[Stored data]
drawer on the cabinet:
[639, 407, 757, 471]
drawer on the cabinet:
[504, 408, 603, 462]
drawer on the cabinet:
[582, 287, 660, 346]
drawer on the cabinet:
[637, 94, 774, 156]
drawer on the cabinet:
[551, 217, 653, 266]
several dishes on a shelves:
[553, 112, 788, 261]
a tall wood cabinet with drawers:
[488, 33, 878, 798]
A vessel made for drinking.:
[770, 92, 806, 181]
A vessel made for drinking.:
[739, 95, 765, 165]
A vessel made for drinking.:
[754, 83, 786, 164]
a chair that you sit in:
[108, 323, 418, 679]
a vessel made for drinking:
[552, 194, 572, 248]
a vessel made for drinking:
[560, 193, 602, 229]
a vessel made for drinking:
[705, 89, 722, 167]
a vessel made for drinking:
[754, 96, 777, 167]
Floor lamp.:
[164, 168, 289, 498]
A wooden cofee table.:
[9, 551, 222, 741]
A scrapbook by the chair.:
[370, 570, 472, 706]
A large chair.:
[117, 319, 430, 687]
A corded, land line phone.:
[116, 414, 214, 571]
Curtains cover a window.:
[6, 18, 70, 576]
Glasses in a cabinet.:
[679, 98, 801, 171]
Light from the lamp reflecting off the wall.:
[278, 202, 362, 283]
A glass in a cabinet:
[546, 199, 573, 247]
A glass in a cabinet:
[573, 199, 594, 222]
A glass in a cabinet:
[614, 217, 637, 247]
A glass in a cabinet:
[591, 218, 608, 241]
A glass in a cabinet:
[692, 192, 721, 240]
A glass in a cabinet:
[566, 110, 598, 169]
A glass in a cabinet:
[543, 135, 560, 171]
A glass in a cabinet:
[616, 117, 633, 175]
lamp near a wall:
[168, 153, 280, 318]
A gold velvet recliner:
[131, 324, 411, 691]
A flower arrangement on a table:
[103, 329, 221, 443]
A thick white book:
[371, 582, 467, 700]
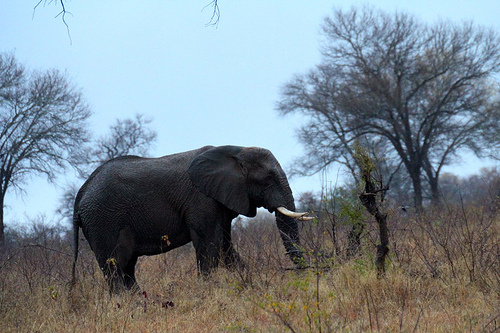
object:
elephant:
[64, 144, 316, 300]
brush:
[300, 197, 498, 259]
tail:
[63, 219, 79, 298]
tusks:
[276, 206, 309, 218]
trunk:
[272, 197, 313, 269]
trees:
[276, 8, 500, 216]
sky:
[10, 8, 297, 145]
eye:
[266, 170, 278, 179]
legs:
[187, 226, 224, 281]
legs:
[86, 232, 137, 297]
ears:
[186, 144, 254, 218]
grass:
[0, 274, 152, 332]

→ What is required
Repeat all the rows above word for word, leaving out the pictures.

→ Full output
drawer on the cabinet:
[639, 407, 757, 471]
drawer on the cabinet:
[504, 408, 603, 462]
drawer on the cabinet:
[582, 287, 660, 346]
drawer on the cabinet:
[637, 94, 774, 156]
drawer on the cabinet:
[551, 217, 653, 266]
several dishes on a shelves:
[553, 112, 788, 261]
a tall wood cabinet with drawers:
[488, 33, 878, 798]
A vessel made for drinking.:
[770, 92, 806, 181]
A vessel made for drinking.:
[739, 95, 765, 165]
A vessel made for drinking.:
[754, 83, 786, 164]
a chair that you sit in:
[108, 323, 418, 679]
a vessel made for drinking:
[552, 194, 572, 248]
a vessel made for drinking:
[560, 193, 602, 229]
a vessel made for drinking:
[705, 89, 722, 167]
a vessel made for drinking:
[754, 96, 777, 167]
Floor lamp.:
[164, 168, 289, 498]
A wooden cofee table.:
[9, 551, 222, 741]
A scrapbook by the chair.:
[370, 570, 472, 706]
A large chair.:
[117, 319, 430, 687]
A corded, land line phone.:
[116, 414, 214, 571]
Curtains cover a window.:
[6, 18, 70, 576]
Glasses in a cabinet.:
[679, 98, 801, 171]
Light from the lamp reflecting off the wall.:
[278, 202, 362, 283]
A glass in a cabinet:
[546, 199, 573, 247]
A glass in a cabinet:
[573, 199, 594, 222]
A glass in a cabinet:
[614, 217, 637, 247]
A glass in a cabinet:
[591, 218, 608, 241]
A glass in a cabinet:
[692, 192, 721, 240]
A glass in a cabinet:
[566, 110, 598, 169]
A glass in a cabinet:
[543, 135, 560, 171]
A glass in a cabinet:
[616, 117, 633, 175]
lamp near a wall:
[168, 153, 280, 318]
A gold velvet recliner:
[131, 324, 411, 691]
A flower arrangement on a table:
[103, 329, 221, 443]
A thick white book:
[371, 582, 467, 700]
object:
elephant:
[64, 144, 316, 300]
brush:
[300, 197, 498, 259]
tail:
[63, 219, 79, 298]
tusks:
[276, 206, 309, 218]
trunk:
[272, 197, 313, 269]
trees:
[276, 8, 500, 216]
sky:
[10, 8, 297, 145]
eye:
[266, 170, 278, 179]
legs:
[187, 226, 224, 281]
legs:
[86, 232, 137, 297]
ears:
[186, 144, 254, 218]
grass:
[0, 274, 152, 332]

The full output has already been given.